Thank you.
Ladies and gentlemen, good morning.
The Conseil national des cycles supérieurs (Quebec Council for Graduate Studies) represents some 30,000 graduate students in Quebec, and it is on behalf of the council that I am presenting some of the proposals included in our brief.
The brief that we submitted in August deals mainly with the need to support university research and thus help in the training of future researchers so that Canada can remain competitive within a knowledge-based economy that is ever more globalized and, especially, given the rather uncertain economic recovery.
We have articulated three key proposals. First, with regard to the training of future researchers, the three federal funding councils have expressed significant needs in recent years. There are thousands of students whose applications are turned down despite their academic merits, for lack of funding.
Therefore, we believe that the federal government must cover part of those agencies' needs by maintaining the 900 additional scholarships that were created as part of the federal government stimulus plan, and by providing the councils, i.e., the SSHRC, CIHR and NSERC, with the funds needed to meet their expressed needs.

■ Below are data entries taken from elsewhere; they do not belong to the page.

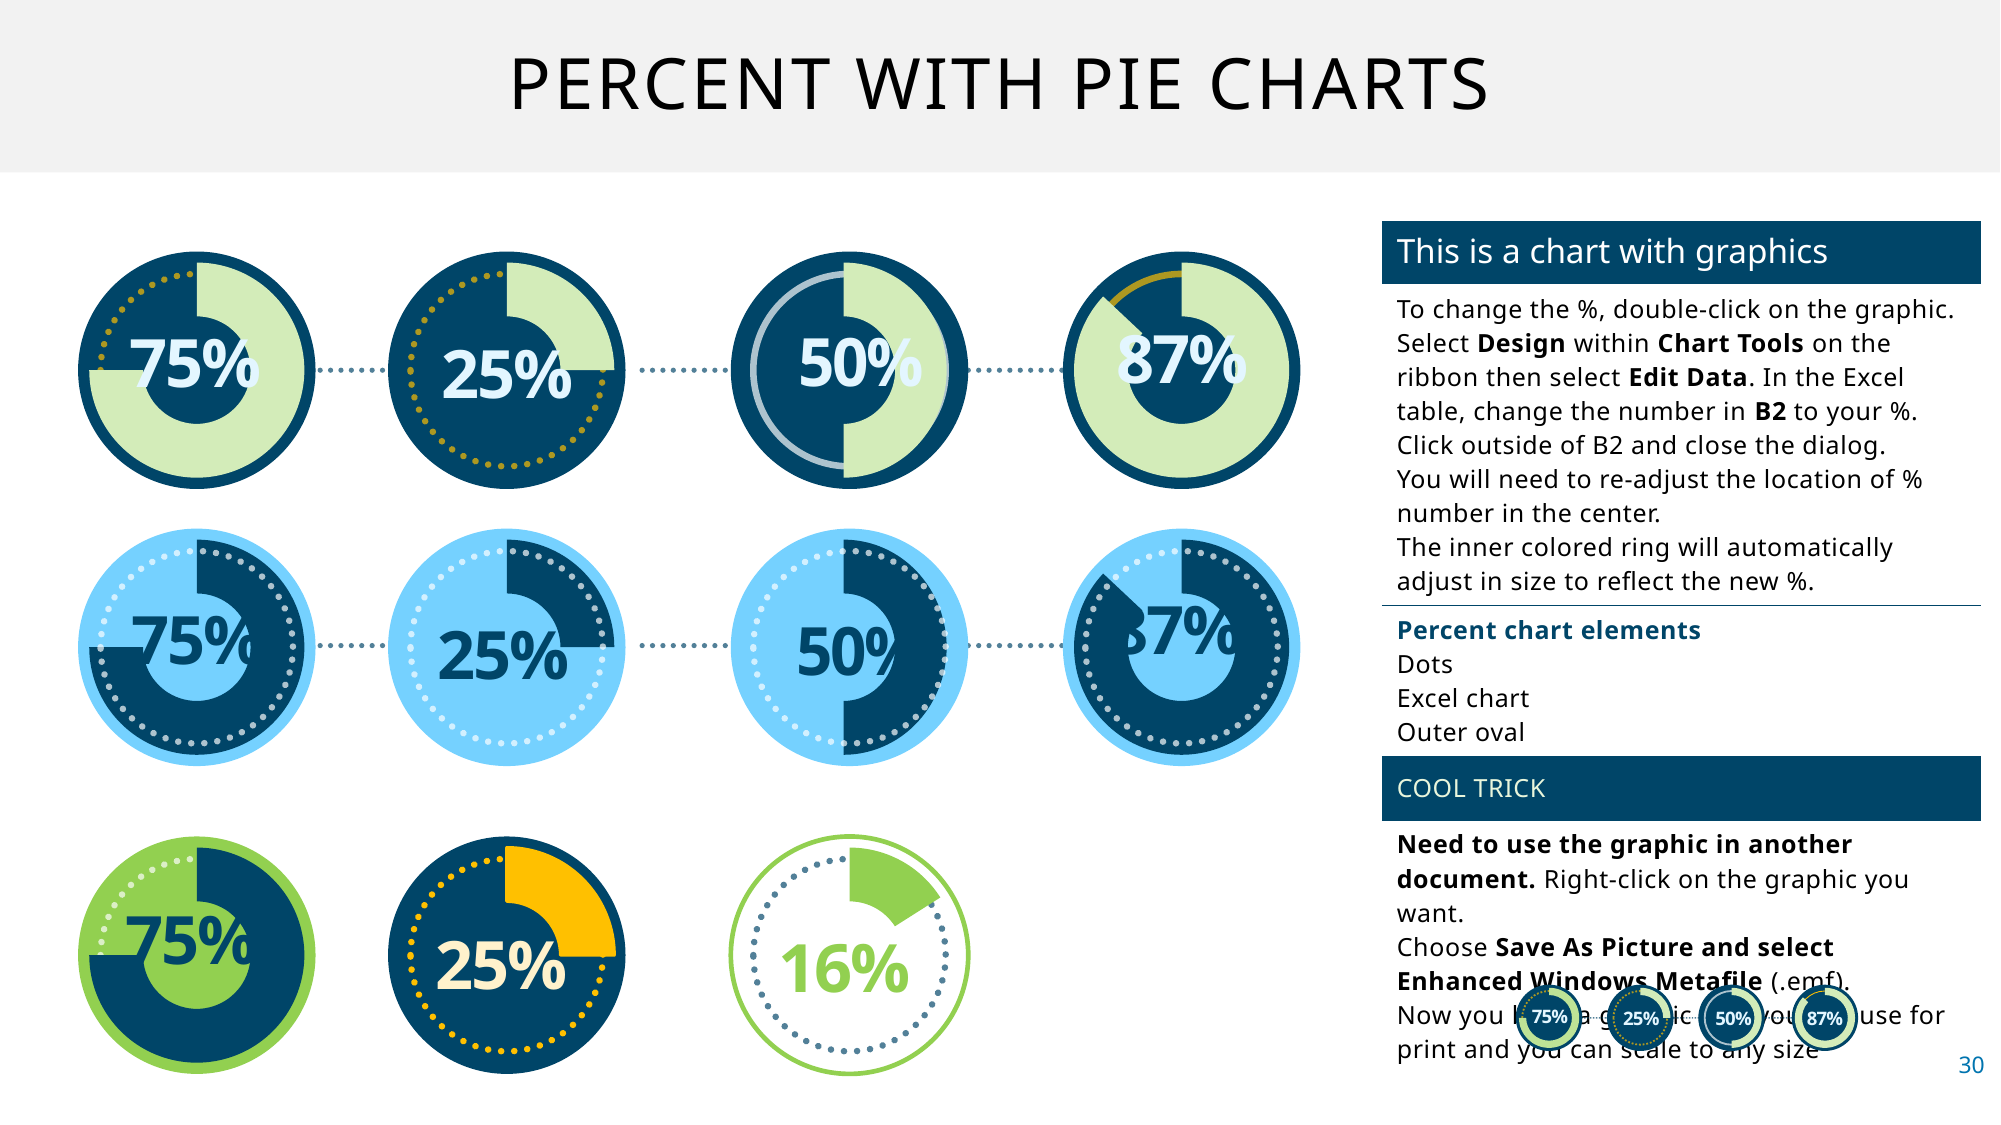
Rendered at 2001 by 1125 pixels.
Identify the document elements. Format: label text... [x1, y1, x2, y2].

table_cell COOL TRICK [1382, 757, 1981, 820]
table_cell To change the %, double-click on the graphic. Select Design within Chart Tools on the ribbon then select Edit Data. In the Excel table, change the number in B2 to your %. Click outside of B2 and close the dialog. You will need to re-adjust the location of % number in the center. The inner colored ring will automatically adjust in size to reflect the new %. [1382, 284, 1981, 605]
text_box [714, 820, 985, 1091]
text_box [61, 235, 332, 506]
title PERCENT WITH PIE CHARTS [0, 0, 2000, 173]
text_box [371, 235, 642, 506]
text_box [1046, 512, 1317, 783]
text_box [371, 820, 642, 1091]
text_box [714, 235, 985, 506]
slide_number 30 [1550, 1036, 2000, 1097]
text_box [371, 512, 642, 783]
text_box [61, 512, 332, 783]
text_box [1046, 235, 1317, 506]
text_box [61, 820, 332, 1091]
table_header This is a chart with graphics [1382, 221, 1981, 284]
table_cell Percent chart elements Dots Excel chart Outer oval [1382, 606, 1981, 756]
table_cell Need to use the graphic in another document. Right-click on the graphic you want. Choose Save As Picture and select Enhanced Windows Metafile (.emf). Now you have a graphic that you can use for print and you can scale to any size [1382, 821, 1981, 1073]
picture [1510, 979, 1863, 1056]
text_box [714, 512, 985, 783]
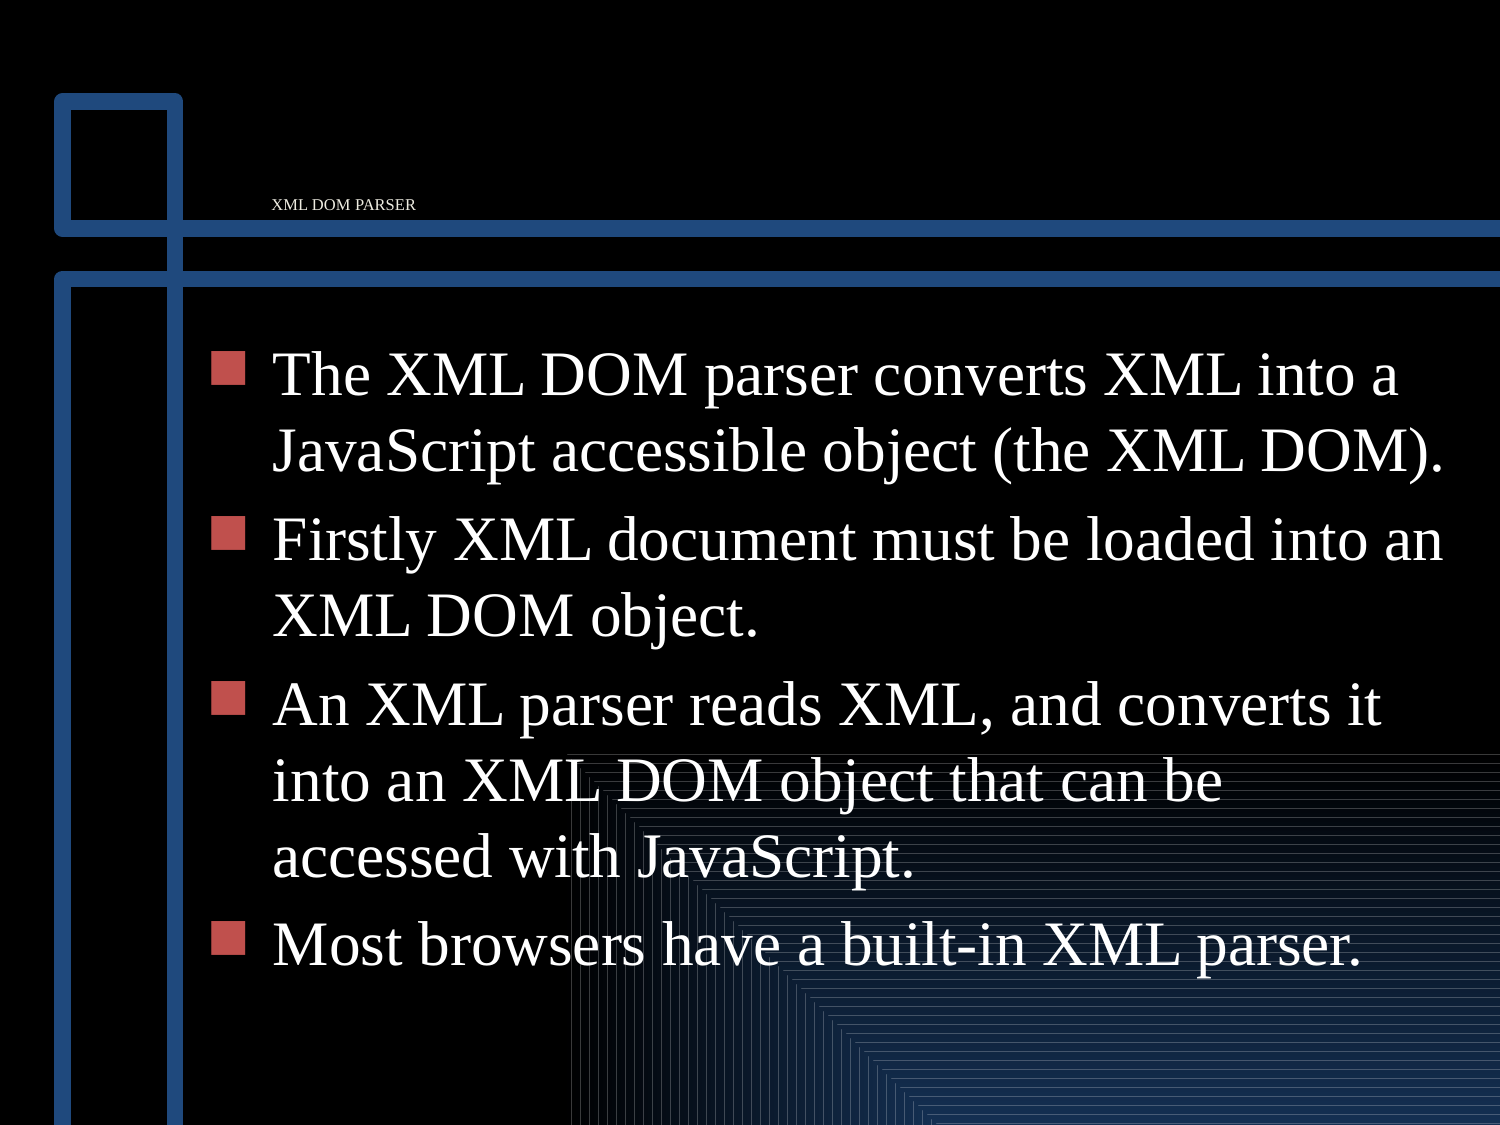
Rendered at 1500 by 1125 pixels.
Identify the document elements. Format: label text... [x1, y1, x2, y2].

list The XML DOM parser converts XML into a JavaScript accessible object (the XML DOM). Firstly XML document must be loaded into an XML DOM object. An XML parser reads XML, and converts it into an XML DOM object that can be accessed with JavaScript. Most browsers have a built-in XML parser. [199, 324, 1476, 1001]
title XML DOM PARSER [224, 62, 1500, 241]
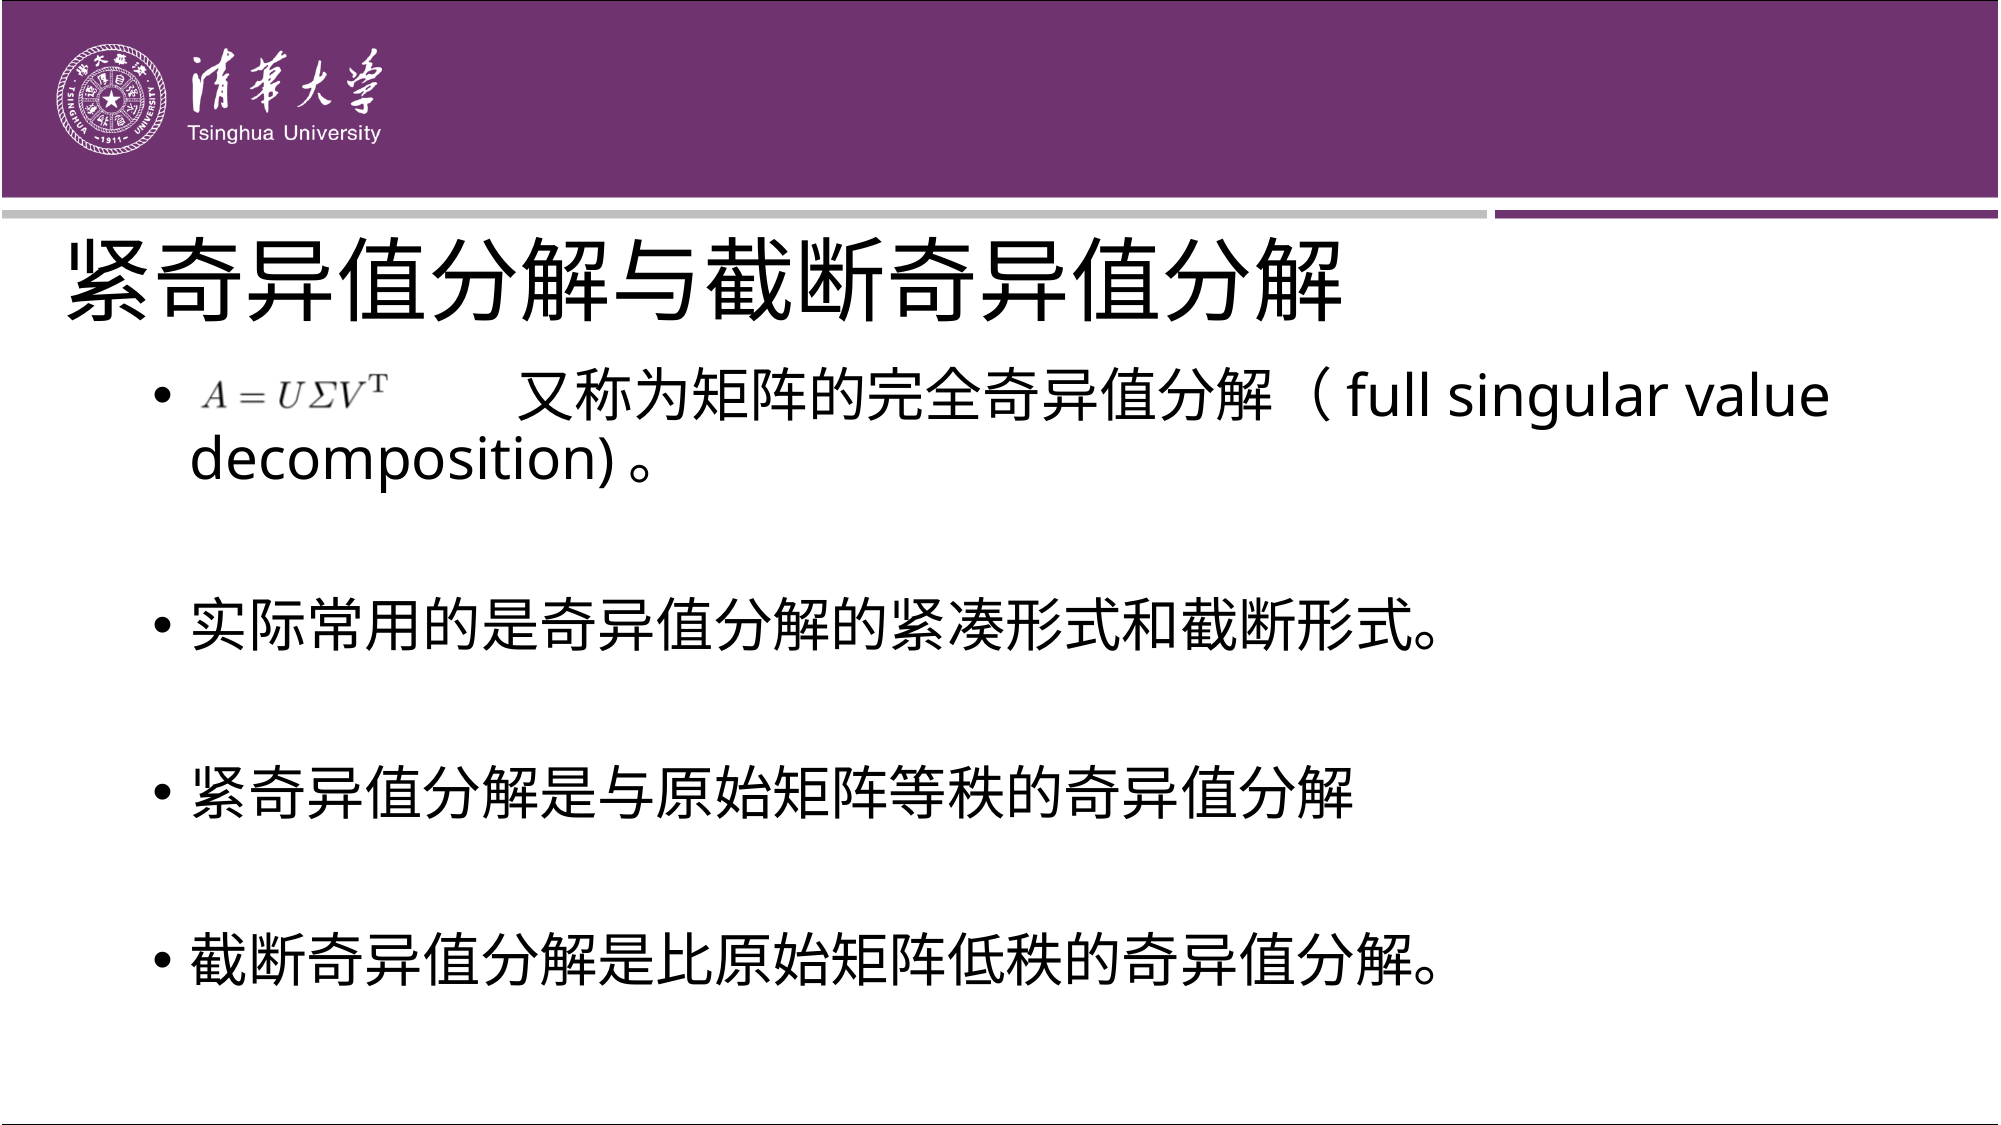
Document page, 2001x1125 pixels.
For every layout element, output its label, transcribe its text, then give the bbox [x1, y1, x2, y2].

title 紧奇异值分解与截断奇异值分解 [46, 176, 1772, 394]
picture [2, 0, 1998, 1125]
list 又称为矩阵的完全奇异值分解（full singular value decomposition)。 实际常用的是奇异值分解的紧凑形式和截断形式。 紧奇异值分解是与原始矩阵等秩的奇异值分解 截断奇异值分解是比原始矩阵低秩的奇异值分解。 [137, 358, 1863, 1073]
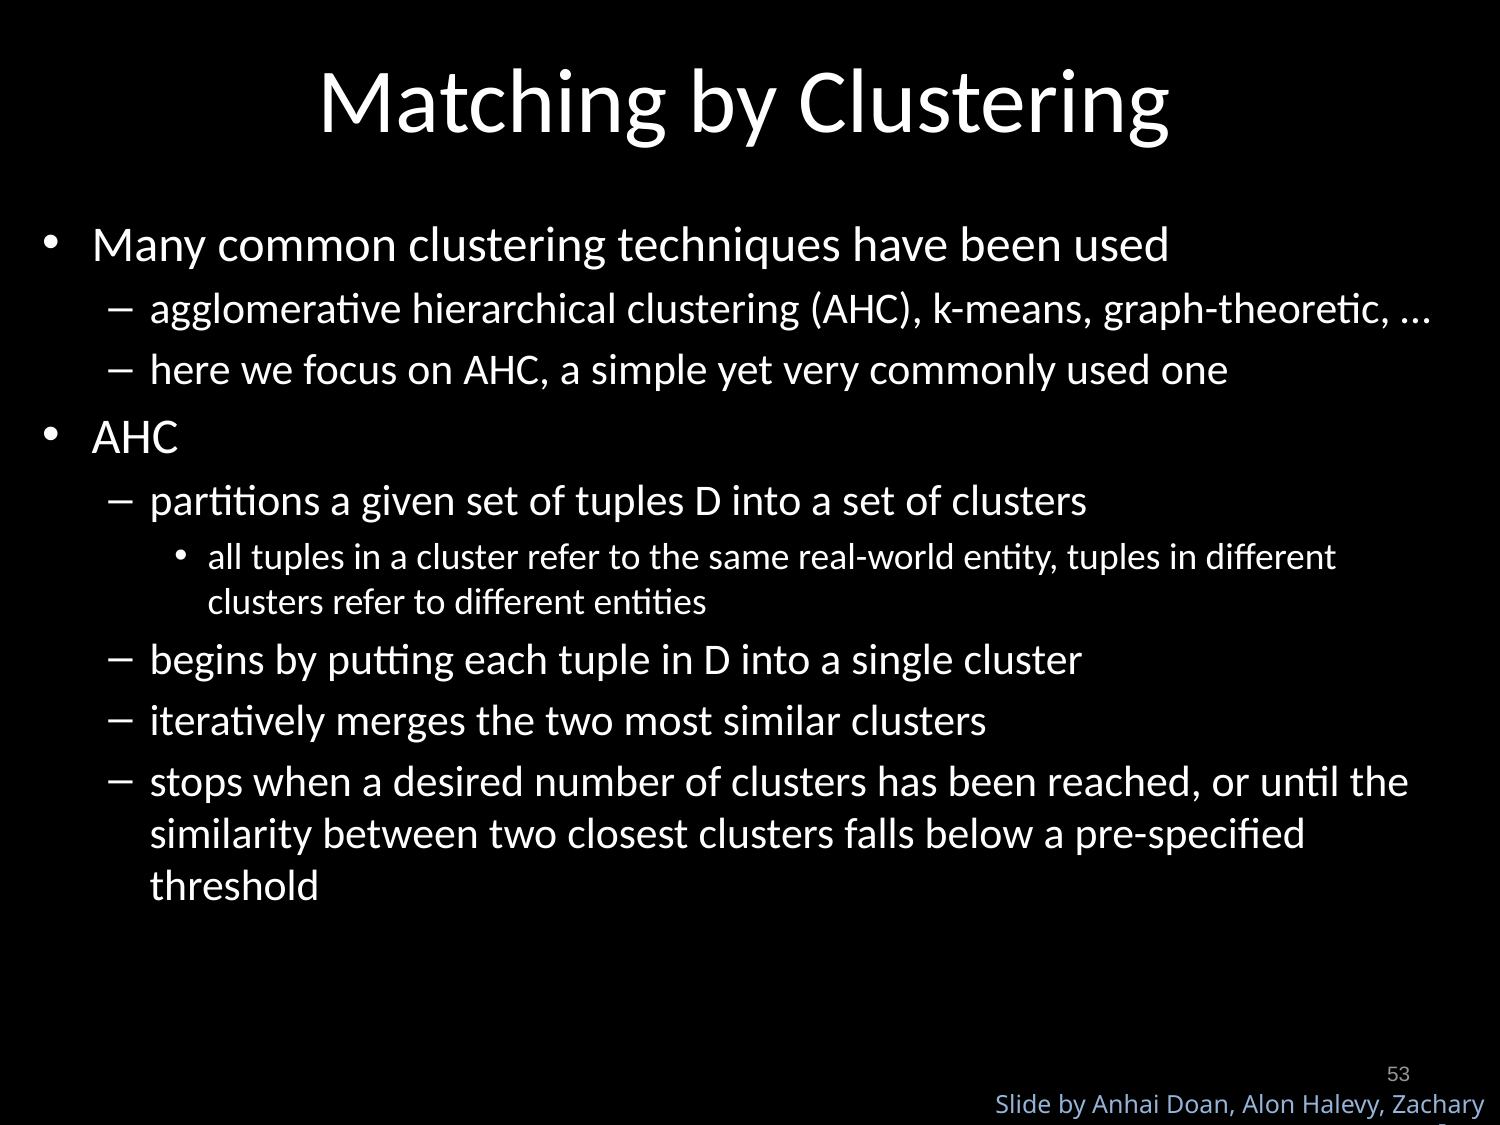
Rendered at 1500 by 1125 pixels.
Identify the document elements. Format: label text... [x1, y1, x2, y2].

text_box Slide by Anhai Doan, Alon Halevy, Zachary Ives [950, 1080, 1500, 1125]
title Matching by Clustering [14, 10, 1475, 182]
slide_number 53 [1074, 1042, 1425, 1080]
list Many common clustering techniques have been used agglomerative hierarchical clustering (AHC), k-means, graph-theoretic, … here we focus on AHC, a simple yet very commonly used one AHC partitions a given set of tuples D into a set of clusters all tuples in a cluster refer to the same real-world entity, tuples in different clusters refer to different entities begins by putting each tuple in D into a single cluster iteratively merges the two most similar clusters stops when a desired number of clusters has been reached, or until the similarity between two closest clusters falls below a pre-specified threshold [27, 203, 1473, 969]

Our second point deals with the issue of research infrastructure. Since 2001, the federal government has supported universities by offsetting their indirect research costs.
To support research funded by the government, universities incur indirect research costs, including the cost of maintenance, equipment and additional space.
The federal grant only covers 20% of those indirect research costs, whereas estimates show that Quebec covers about 65%.
We believe that the federal government should set as its target the funding of at least 40% of indirect research costs.
Furthermore, a noteworthy element of the economic recovery plan is the knowledge infrastructure program, which has injected $2 billion into Canadian universities and colleges. Among other things, that program has helped alleviate part of the significant problem of accumulated deferred maintenance within our institutions—a problem that amounted to nearly $10 billion in 2008 for all of Canada.
The program helped reduce the scope of the problem by 20%. Moreover, universities, provinces and, in some cases, municipalities provided matching funds and thus helped us make good progress.
We think that the recovery is uncertain and that some stimulus measures must be maintained. As well, accumulated deferred maintenance in our universities remains a problem that we have to address. In our opinion, the knowledge infrastructure program should be extended for a number of years.
The last issue we would like to address concerns post-doctoral fellows. In our introduction, we highlighted the importance of remaining competitive within a knowledge-based economy. In that regard, post-doctoral fellows represent Canada's research elite. Their skills are highly coveted around the world. In fact, 65% of post-doctoral fellows in Canada come from abroad.
The decision by the federal government to tax post-doctoral fellowships is contrary to what we are advocating and places Canada in a much less competitive situation. We therefore recommend that the federal government maintain the tax exemption on post-doctoral fellowships.
Because of their university training activities, we consider that post-doctoral fellows are students. Furthermore, the CNCS represents over two thirds of Quebec post-doctoral fellows.
We also want to point out the fact that, once their taxes have been paid, post-doctoral fellows receive less than a doctoral student with a $30,000 scholarship, for example, which is tax free. That leads to an imbalance in the salary scale of master's, doctoral and post-doctoral students, and eventually of full professors.